* [TASK STATEMENT] Would you return the full listing exactly, with nothing altered?

======== SUPPLIED MATERIAL

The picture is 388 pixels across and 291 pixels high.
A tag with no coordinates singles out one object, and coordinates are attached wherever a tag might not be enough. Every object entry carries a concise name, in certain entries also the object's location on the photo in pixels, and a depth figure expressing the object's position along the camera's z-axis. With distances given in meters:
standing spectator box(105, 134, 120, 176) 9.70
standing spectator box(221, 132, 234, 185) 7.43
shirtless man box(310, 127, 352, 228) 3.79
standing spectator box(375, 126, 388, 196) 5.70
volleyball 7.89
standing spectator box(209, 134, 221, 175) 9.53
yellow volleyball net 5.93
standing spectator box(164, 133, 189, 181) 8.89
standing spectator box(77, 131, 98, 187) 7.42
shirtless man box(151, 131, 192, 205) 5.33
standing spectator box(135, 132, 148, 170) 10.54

================

* [ANSWER SECTION]
The picture is 388 pixels across and 291 pixels high.
A tag with no coordinates singles out one object, and coordinates are attached wherever a tag might not be enough. Every object entry carries a concise name, in certain entries also the object's location on the photo in pixels, and a depth figure expressing the object's position along the camera's z-axis. With distances given in meters:
standing spectator box(105, 134, 120, 176) 9.70
standing spectator box(221, 132, 234, 185) 7.43
shirtless man box(310, 127, 352, 228) 3.79
standing spectator box(375, 126, 388, 196) 5.70
volleyball 7.89
standing spectator box(209, 134, 221, 175) 9.53
yellow volleyball net 5.93
standing spectator box(164, 133, 189, 181) 8.89
standing spectator box(77, 131, 98, 187) 7.42
shirtless man box(151, 131, 192, 205) 5.33
standing spectator box(135, 132, 148, 170) 10.54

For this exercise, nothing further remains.